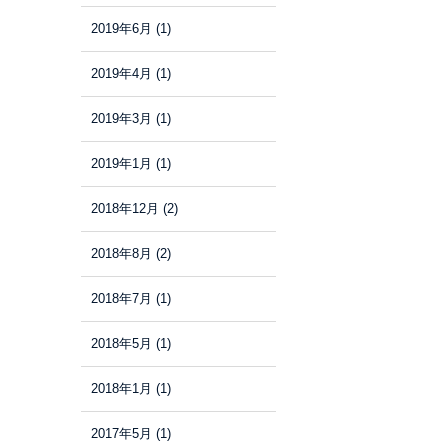
2019年6月
(1)
2019年4月
(1)
2019年3月
(1)
2019年1月
(1)
2018年12月
(2)
2018年8月
(2)
2018年7月
(1)
2018年5月
(1)
2018年1月
(1)
2017年5月
(1)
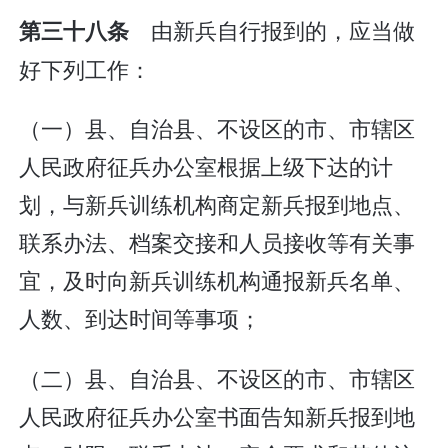
由新兵自行报到的，应当做
第三十八条
好下列工作：
（一）县、自治县、不设区的市、市辖区
人民政府征兵办公室根据上级下达的计
划，与新兵训练机构商定新兵报到地点、
联系办法、档案交接和人员接收等有关事
宜，及时向新兵训练机构通报新兵名单、
人数、到达时间等事项；
（二）县、自治县、不设区的市、市辖区
人民政府征兵办公室书面告知新兵报到地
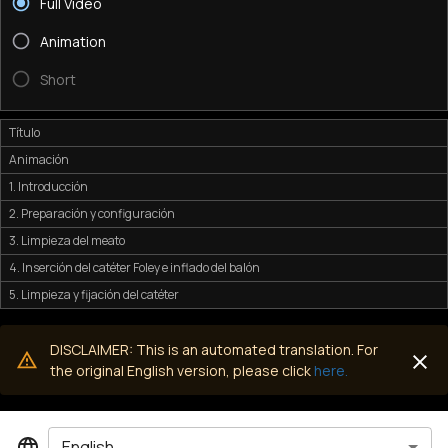
Full Video
Animation
Short
Título
Animación
1. Introducción
2. Preparación y configuración
3. Limpieza del meato
4. Inserción del catéter Foley e inflado del balón
5. Limpieza y fijación del catéter
DISCLAIMER: This is an automated translation. For
the original English version, please click
here.
English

+ + +

§ WHAT YOU NEED TO DO
Where a line of the data above includes "Limpieza", copy that line.

§ EXPECTED ANSWER
3. Limpieza del meato
5. Limpieza y fijación del catéter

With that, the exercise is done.